[WHAT YOU WILL DO] Restate, exactly as written, the entries below from the line that holds "Sobald du den Wellensittich sicher in d" through the line that holds "Помочь клубу". Pictures are not part of the copy.

[Page-level text extractions]
= Beginning of Section =

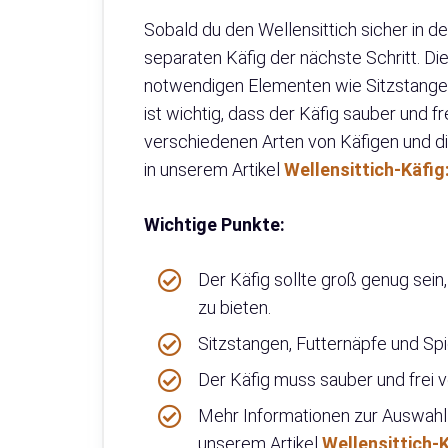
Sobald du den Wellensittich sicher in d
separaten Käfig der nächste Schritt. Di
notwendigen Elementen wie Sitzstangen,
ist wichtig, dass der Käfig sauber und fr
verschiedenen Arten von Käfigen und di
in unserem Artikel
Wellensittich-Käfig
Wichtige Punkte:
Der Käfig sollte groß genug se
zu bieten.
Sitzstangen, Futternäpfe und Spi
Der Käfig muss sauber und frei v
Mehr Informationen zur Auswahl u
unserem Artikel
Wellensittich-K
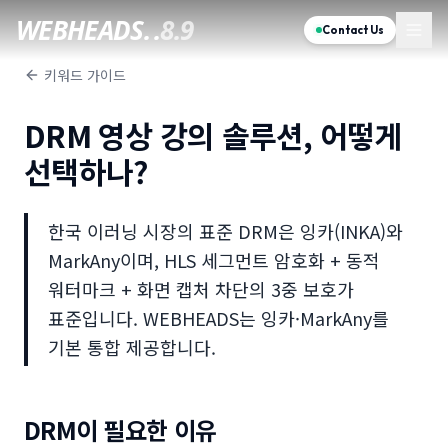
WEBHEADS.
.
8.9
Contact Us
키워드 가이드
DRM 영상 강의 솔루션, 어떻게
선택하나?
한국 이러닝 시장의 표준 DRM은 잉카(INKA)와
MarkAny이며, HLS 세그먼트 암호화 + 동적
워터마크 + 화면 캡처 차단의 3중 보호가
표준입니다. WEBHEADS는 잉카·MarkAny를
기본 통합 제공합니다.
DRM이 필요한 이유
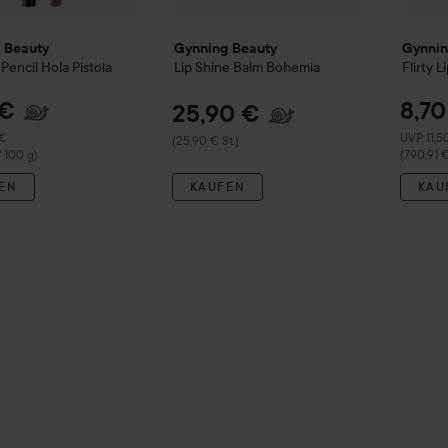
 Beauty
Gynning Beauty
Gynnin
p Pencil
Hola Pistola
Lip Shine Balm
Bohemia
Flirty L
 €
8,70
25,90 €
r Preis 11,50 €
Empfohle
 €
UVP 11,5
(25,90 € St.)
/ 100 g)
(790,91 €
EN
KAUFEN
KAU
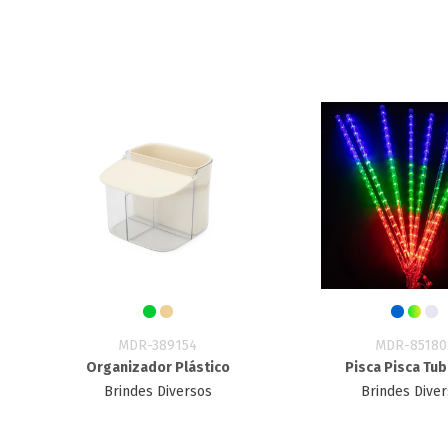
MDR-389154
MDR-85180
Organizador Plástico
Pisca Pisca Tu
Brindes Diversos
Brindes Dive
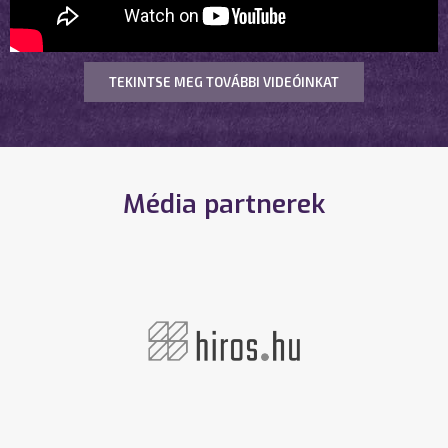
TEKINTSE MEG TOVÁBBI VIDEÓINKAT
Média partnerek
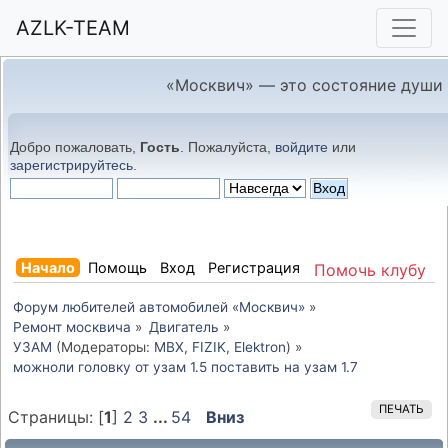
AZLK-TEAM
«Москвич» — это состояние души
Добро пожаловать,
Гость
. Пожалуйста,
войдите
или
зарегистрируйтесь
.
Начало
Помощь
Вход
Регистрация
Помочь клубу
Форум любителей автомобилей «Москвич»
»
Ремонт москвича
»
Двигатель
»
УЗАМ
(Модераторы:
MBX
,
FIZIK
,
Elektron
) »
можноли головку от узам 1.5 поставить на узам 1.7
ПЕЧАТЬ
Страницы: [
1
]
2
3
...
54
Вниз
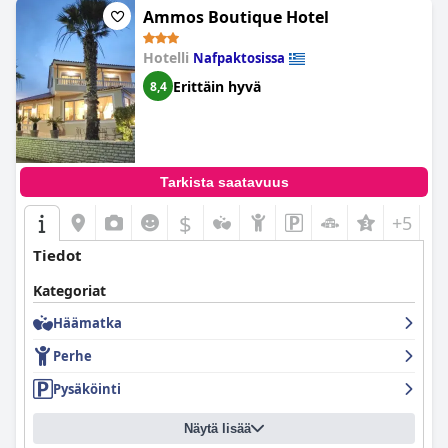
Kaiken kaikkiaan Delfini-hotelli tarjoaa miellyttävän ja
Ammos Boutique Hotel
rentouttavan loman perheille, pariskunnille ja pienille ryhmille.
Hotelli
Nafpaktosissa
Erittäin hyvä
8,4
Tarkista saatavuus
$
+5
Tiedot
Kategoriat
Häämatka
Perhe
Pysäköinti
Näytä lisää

= End of Section =
= Beginning of Section =

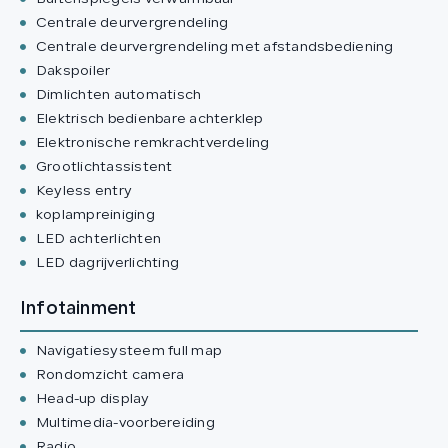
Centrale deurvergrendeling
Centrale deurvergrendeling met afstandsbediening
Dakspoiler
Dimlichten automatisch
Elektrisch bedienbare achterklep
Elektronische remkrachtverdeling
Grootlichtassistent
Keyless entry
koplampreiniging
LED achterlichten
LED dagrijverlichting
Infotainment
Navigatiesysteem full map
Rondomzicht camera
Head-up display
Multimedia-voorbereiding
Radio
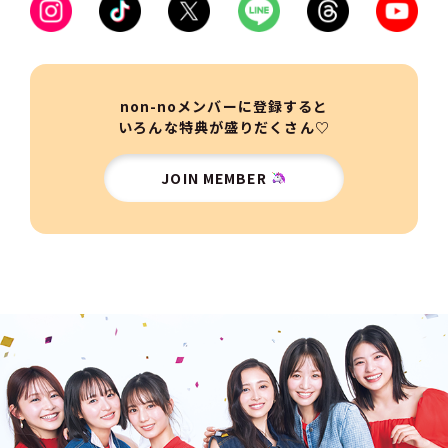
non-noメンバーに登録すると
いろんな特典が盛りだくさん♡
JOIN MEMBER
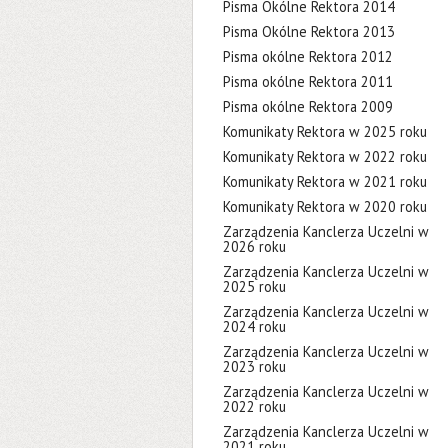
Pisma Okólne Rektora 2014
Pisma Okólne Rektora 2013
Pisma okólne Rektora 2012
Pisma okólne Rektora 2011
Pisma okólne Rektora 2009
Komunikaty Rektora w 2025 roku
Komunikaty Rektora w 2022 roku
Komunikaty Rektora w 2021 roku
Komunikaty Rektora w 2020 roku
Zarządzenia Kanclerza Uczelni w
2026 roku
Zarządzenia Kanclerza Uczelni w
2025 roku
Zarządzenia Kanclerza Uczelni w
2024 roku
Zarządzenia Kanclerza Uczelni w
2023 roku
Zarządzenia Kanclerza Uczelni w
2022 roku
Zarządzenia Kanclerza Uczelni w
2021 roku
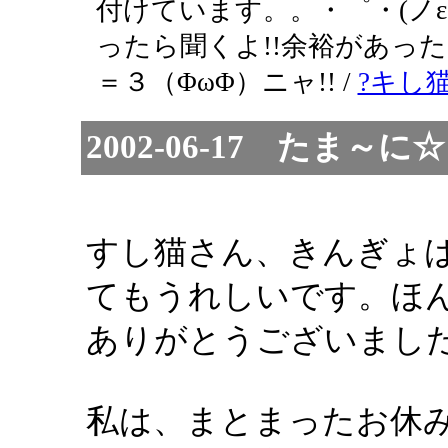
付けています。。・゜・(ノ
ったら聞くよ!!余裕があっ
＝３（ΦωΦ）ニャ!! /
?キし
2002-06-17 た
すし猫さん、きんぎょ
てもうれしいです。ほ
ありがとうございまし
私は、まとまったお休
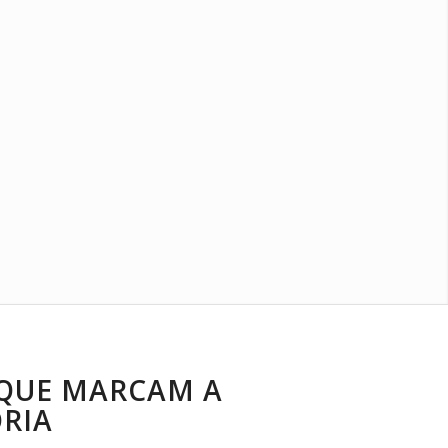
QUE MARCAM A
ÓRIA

= End of Section =
= Beginning of Section =

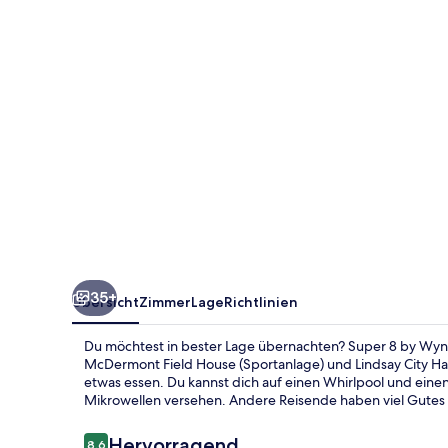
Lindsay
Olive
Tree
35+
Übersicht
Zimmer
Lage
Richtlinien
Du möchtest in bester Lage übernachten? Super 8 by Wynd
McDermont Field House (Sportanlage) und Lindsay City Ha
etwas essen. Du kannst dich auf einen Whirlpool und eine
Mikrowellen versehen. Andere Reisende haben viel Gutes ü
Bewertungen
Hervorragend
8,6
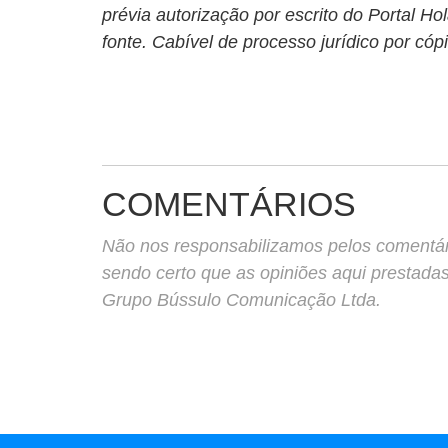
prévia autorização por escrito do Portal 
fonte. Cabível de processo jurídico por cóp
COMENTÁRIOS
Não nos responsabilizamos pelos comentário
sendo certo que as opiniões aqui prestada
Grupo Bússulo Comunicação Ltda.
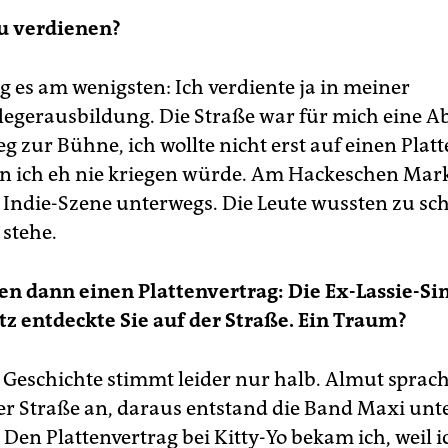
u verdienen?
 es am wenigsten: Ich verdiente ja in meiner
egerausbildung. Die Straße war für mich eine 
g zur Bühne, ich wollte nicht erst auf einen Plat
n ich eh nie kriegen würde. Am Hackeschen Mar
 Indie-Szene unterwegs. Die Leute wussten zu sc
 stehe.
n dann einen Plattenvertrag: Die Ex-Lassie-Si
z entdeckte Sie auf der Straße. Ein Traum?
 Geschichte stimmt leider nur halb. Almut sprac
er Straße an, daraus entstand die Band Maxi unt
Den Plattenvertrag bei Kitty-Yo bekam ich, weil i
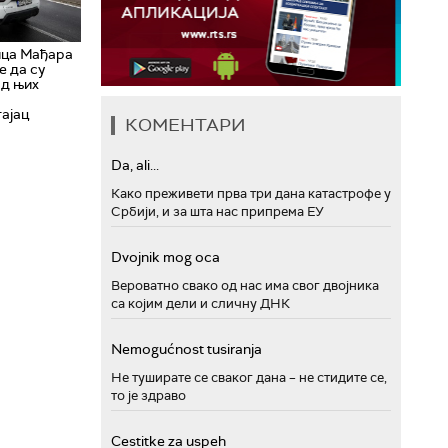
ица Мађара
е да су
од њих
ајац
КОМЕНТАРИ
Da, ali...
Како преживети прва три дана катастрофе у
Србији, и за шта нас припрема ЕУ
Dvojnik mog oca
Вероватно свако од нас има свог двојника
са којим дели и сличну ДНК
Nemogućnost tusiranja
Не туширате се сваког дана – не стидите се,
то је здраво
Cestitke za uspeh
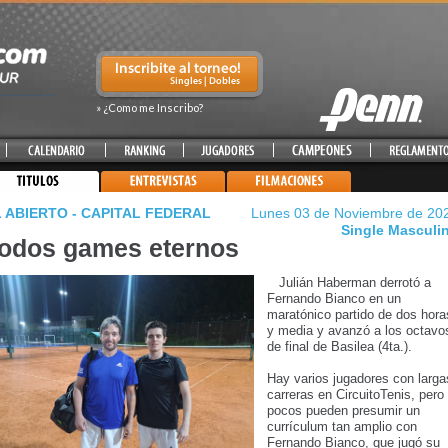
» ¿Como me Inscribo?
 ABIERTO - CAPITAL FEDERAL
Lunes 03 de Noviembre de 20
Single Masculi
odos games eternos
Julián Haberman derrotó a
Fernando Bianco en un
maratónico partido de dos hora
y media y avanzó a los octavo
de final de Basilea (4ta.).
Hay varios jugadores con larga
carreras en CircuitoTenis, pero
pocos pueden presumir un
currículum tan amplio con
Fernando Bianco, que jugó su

= End of Section =

[SOLUTION TO THE EXERCISE]
Sobald du den Wellensittich sicher in d
separaten Käfig der nächste Schritt. Di
notwendigen Elementen wie Sitzstangen,
ist wichtig, dass der Käfig sauber und fr
verschiedenen Arten von Käfigen und di
in unserem Artikel
Wellensittich-Käfig
Wichtige Punkte:
Der Käfig sollte groß genug se
zu bieten.
Sitzstangen, Futternäpfe und Spi
Der Käfig muss sauber und frei v
Mehr Informationen zur Auswahl u
unserem Artikel
Wellensittich-K
WEBHEADS.
.
8.9
Contact Us
키워드 가이드
DRM 영상 강의 솔루션, 어떻게
선택하나?
한국 이러닝 시장의 표준 DRM은 잉카(INKA)와
MarkAny이며, HLS 세그먼트 암호화 + 동적
워터마크 + 화면 캡처 차단의 3중 보호가
표준입니다. WEBHEADS는 잉카·MarkAny를
기본 통합 제공합니다.
DRM이 필요한 이유
 Beauty
Gynning Beauty
Gynnin
p Pencil
Hola Pistola
Lip Shine Balm
Bohemia
Flirty L
 €
8,70
25,90 €
r Preis 11,50 €
Empfohle
 €
UVP 11,5
(25,90 € St.)
/ 100 g)
(790,91 €
EN
KAUFEN
KAU
MDR-389154
MDR-85180
Organizador Plástico
Pisca Pisca Tu
Brindes Diversos
Brindes Dive
TEKINTSE MEG TOVÁBBI VIDEÓINKAT
Média partnerek
AZLK-TEAM
«Москвич» — это состояние души
Добро пожаловать,
Гость
. Пожалуйста,
войдите
или
зарегистрируйтесь
.
Начало
Помощь
Вход
Регистрация
Помочь клубу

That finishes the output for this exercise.